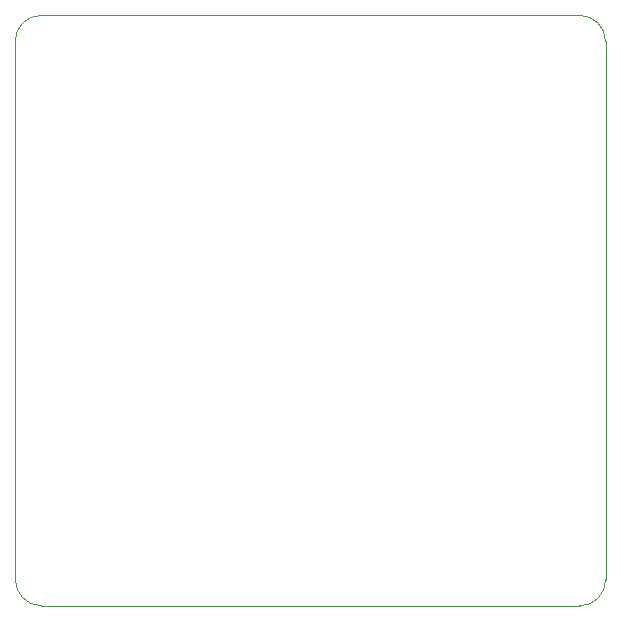
<source format=gbr>
G04 #@! TF.GenerationSoftware,KiCad,Pcbnew,(5.1.4)-1*
G04 #@! TF.CreationDate,2023-02-07T01:37:13+01:00*
G04 #@! TF.ProjectId,test,74657374-2e6b-4696-9361-645f70636258,1.0*
G04 #@! TF.SameCoordinates,Original*
G04 #@! TF.FileFunction,Profile,NP*
%FSLAX46Y46*%
G04 Gerber Fmt 4.6, Leading zero omitted, Abs format (unit mm)*
G04 Created by KiCad (PCBNEW (5.1.4)-1) date 2023-02-07 01:37:13*
%MOMM*%
%LPD*%
G04 APERTURE LIST*
%ADD10C,0.050000*%
G04 APERTURE END LIST*
D10*
X209382000Y-52260500D02*
G75*
G02X211582000Y-54460500I0J-2200000D01*
G01*
X211582000Y-100060500D02*
G75*
G02X209382000Y-102260500I-2200000J0D01*
G01*
X163807500Y-102235000D02*
G75*
G02X161607500Y-100035000I0J2200000D01*
G01*
X161588500Y-54460500D02*
G75*
G02X163788500Y-52260500I2200000J0D01*
G01*
X209382000Y-102260500D02*
X163807500Y-102235000D01*
X211582000Y-54460500D02*
X211582000Y-100060500D01*
X163788500Y-52260500D02*
X209382000Y-52260500D01*
X161607500Y-100035000D02*
X161588500Y-54460500D01*
M02*

</source>
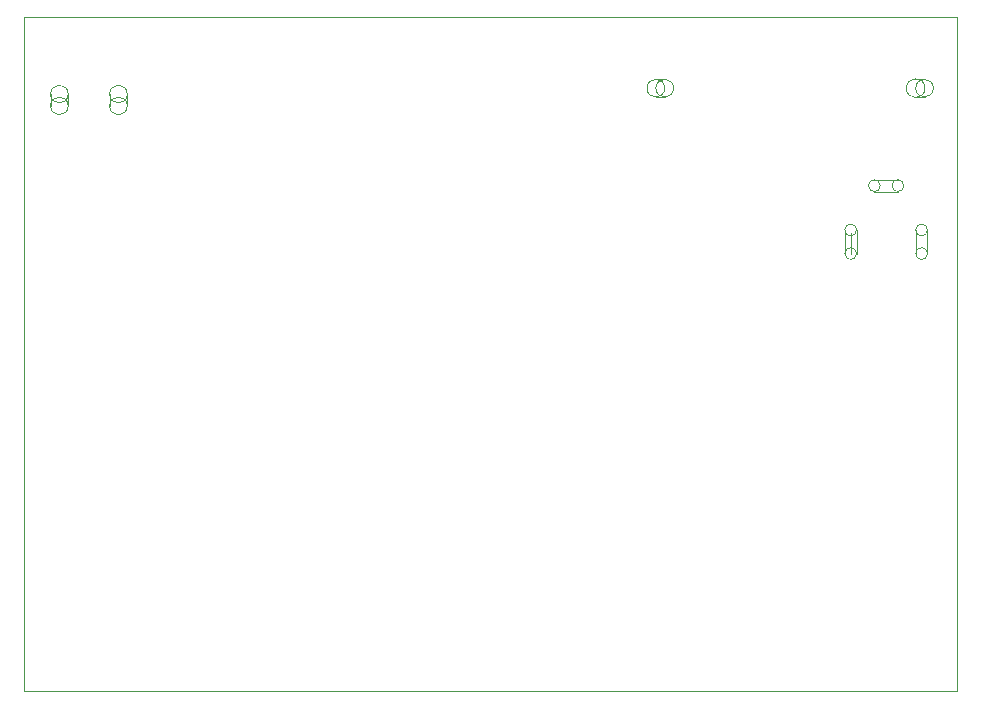
<source format=gbr>
G04 #@! TF.FileFunction,Profile,NP*
%FSLAX46Y46*%
G04 Gerber Fmt 4.6, Leading zero omitted, Abs format (unit mm)*
G04 Created by KiCad (PCBNEW 4.0.7-e2-6376~58~ubuntu16.04.1) date Fri Dec 29 21:47:46 2017*
%MOMM*%
%LPD*%
G01*
G04 APERTURE LIST*
%ADD10C,0.100000*%
G04 APERTURE END LIST*
D10*
X163500000Y-63000000D02*
X163500000Y-65000000D01*
X162500000Y-63000000D02*
X162500000Y-65000000D01*
X163500000Y-65000000D02*
G75*
G03X163500000Y-65000000I-500000J0D01*
G01*
X163500000Y-63000000D02*
G75*
G03X163500000Y-63000000I-500000J0D01*
G01*
X156500000Y-63000000D02*
X156500000Y-65000000D01*
X157500000Y-63000000D02*
X157500000Y-65000000D01*
X157500000Y-65000000D02*
G75*
G03X157500000Y-65000000I-500000J0D01*
G01*
X157500000Y-63000000D02*
G75*
G03X157500000Y-63000000I-500000J0D01*
G01*
X159000000Y-59750000D02*
X161000000Y-59750000D01*
X159000000Y-58750000D02*
X161000000Y-58750000D01*
X161500000Y-59250000D02*
G75*
G03X161500000Y-59250000I-500000J0D01*
G01*
X159500000Y-59250000D02*
G75*
G03X159500000Y-59250000I-500000J0D01*
G01*
X162500000Y-51750000D02*
X163250000Y-51750000D01*
X163250000Y-50250000D02*
X162500000Y-50250000D01*
X164000000Y-51000000D02*
G75*
G03X164000000Y-51000000I-750000J0D01*
G01*
X163290569Y-51000000D02*
G75*
G03X163290569Y-51000000I-790569J0D01*
G01*
X140500000Y-51750000D02*
X141250000Y-51750000D01*
X140500000Y-50250000D02*
X141250000Y-50250000D01*
X142000000Y-51000000D02*
G75*
G03X142000000Y-51000000I-750000J0D01*
G01*
X141250000Y-51000000D02*
G75*
G03X141250000Y-51000000I-750000J0D01*
G01*
X90750000Y-52500000D02*
G75*
G03X90750000Y-52500000I-750000J0D01*
G01*
X95750000Y-51500000D02*
X95750000Y-52500000D01*
X94250000Y-51500000D02*
X94250000Y-52500000D01*
X95750000Y-52500000D02*
G75*
G03X95750000Y-52500000I-750000J0D01*
G01*
X95750000Y-51500000D02*
G75*
G03X95750000Y-51500000I-750000J0D01*
G01*
X90750000Y-51500000D02*
X90750000Y-52500000D01*
X89250000Y-51500000D02*
X89250000Y-52500000D01*
X90750000Y-51500000D02*
G75*
G03X90750000Y-51500000I-750000J0D01*
G01*
X157000000Y-65000000D02*
X157000000Y-63250000D01*
X166000000Y-102000000D02*
X166000000Y-45000000D01*
X87000000Y-45000000D02*
X124000000Y-45000000D01*
X87000000Y-102000000D02*
X87000000Y-45000000D01*
X88000000Y-102000000D02*
X87000000Y-102000000D01*
X90000000Y-102000000D02*
X88000000Y-102000000D01*
X93000000Y-102000000D02*
X90000000Y-102000000D01*
X166000000Y-102000000D02*
X93000000Y-102000000D01*
X166000000Y-101000000D02*
X166000000Y-102000000D01*
X124000000Y-45000000D02*
X166000000Y-45000000D01*
M02*

</source>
^^^^^^^^
**BRIEF**
In the answer, return exactly the lines from the line containing "X95750000Y-52500000D02*" to the end of the records above, and no others.

**RESULT OF THIS EXERCISE**
X95750000Y-52500000D02*
G75*
G03X95750000Y-52500000I-750000J0D01*
G01*
X95750000Y-51500000D02*
G75*
G03X95750000Y-51500000I-750000J0D01*
G01*
X90750000Y-51500000D02*
X90750000Y-52500000D01*
X89250000Y-51500000D02*
X89250000Y-52500000D01*
X90750000Y-51500000D02*
G75*
G03X90750000Y-51500000I-750000J0D01*
G01*
X157000000Y-65000000D02*
X157000000Y-63250000D01*
X166000000Y-102000000D02*
X166000000Y-45000000D01*
X87000000Y-45000000D02*
X124000000Y-45000000D01*
X87000000Y-102000000D02*
X87000000Y-45000000D01*
X88000000Y-102000000D02*
X87000000Y-102000000D01*
X90000000Y-102000000D02*
X88000000Y-102000000D01*
X93000000Y-102000000D02*
X90000000Y-102000000D01*
X166000000Y-102000000D02*
X93000000Y-102000000D01*
X166000000Y-101000000D02*
X166000000Y-102000000D01*
X124000000Y-45000000D02*
X166000000Y-45000000D01*
M02*

</source>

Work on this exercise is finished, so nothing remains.